By Jordan Stier
On 25 May 1963, an historic meeting of African leaders contributed enormously to the culmination of colonialism on the continent, the first great act of what would later be termed “Pan-Africanism”. Now, 52 years later, this continent has changed significantly, and so has the understanding of what Pan-Africanism entails. It is an important part of our cultural heritage, yes, of course. But what is it? To discuss what the term now means, and what the 21st century Pan-African should be doing for her continent, Former President of South Africa Kgalema Motlanthe came to Rhodes University for the Pan-African Youth Dialogue’s (PAYD) 2015 Africa Day lecture.
The talk, more than anything else, showed the stark contrast between the active political mind of the youth who tackle tough socio-political issues on a daily basis, and the stagnant political jargon that so often floods a populace’s eardrums from the partisan politicians at the helm of such societies.

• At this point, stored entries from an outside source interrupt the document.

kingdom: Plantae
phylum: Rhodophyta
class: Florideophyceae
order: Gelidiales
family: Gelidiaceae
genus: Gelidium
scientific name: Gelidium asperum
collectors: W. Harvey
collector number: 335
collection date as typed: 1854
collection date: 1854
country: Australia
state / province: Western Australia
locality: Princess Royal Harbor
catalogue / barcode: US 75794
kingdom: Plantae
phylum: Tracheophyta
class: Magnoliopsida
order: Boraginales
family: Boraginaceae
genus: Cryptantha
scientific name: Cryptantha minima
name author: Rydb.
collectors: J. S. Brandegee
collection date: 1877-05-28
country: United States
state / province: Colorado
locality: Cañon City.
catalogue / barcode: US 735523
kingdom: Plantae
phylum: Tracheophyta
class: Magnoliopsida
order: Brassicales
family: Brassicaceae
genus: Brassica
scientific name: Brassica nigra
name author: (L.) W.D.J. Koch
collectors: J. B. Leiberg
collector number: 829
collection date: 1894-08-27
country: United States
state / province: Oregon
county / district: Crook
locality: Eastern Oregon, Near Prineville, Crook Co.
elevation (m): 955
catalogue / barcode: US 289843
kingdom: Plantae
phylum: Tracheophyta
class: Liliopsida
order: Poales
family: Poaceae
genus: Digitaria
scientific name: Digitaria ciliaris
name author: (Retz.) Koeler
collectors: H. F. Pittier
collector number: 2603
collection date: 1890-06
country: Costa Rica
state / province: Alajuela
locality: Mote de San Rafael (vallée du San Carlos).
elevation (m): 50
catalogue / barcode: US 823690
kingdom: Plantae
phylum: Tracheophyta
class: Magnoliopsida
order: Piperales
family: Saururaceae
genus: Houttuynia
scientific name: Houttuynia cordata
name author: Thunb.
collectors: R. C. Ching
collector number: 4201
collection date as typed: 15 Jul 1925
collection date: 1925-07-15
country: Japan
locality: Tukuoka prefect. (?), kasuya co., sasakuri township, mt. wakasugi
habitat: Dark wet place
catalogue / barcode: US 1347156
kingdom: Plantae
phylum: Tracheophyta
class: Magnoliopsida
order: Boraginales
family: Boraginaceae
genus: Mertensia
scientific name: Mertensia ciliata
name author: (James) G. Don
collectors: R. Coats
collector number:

Motlanthe rambled on for nearly an hour in an attempt to define the 21st century Pan-African mind. Yet the blunt emptiness of his sentiments, in terms of being applicable to an active African society, was immediately noticeable in the many questions posed to him after his speech. Issues such as xenophobia, South African exceptionalism, neo-colonialism, racial polarisation, institutional culture and AU elitism were brought about, and the way his definition contributed to the solving of such perennial problems was obviously null-and-void.
Similarly, he was questioned about how one should go about attaining the idealistic notions he constantly hinted towards, from cultivated humanism, human solidarity and a society that is “beyond race”. To almost all the questions posed to the former president, his answers were hollow and unhelpful. It soon became apparent why his tenure in office felt as though the country had been put on pause for seven months.
This separation between the political elites’ so-called “tackling” of issues and the issues actually faced by the continent’s inhabitants is eerily reminiscent of George Orwell’s Animal Farm. The time has come for the interests of African people, and not African leaders, to be served on this continent. This is the true definition of Pan-Africanism, and the Pan-African should therefore be constantly thinking of solutions to these very real problems, rather than mucking about in partisan finger-poking and the endless fight for leadership that dominates these problems in our media.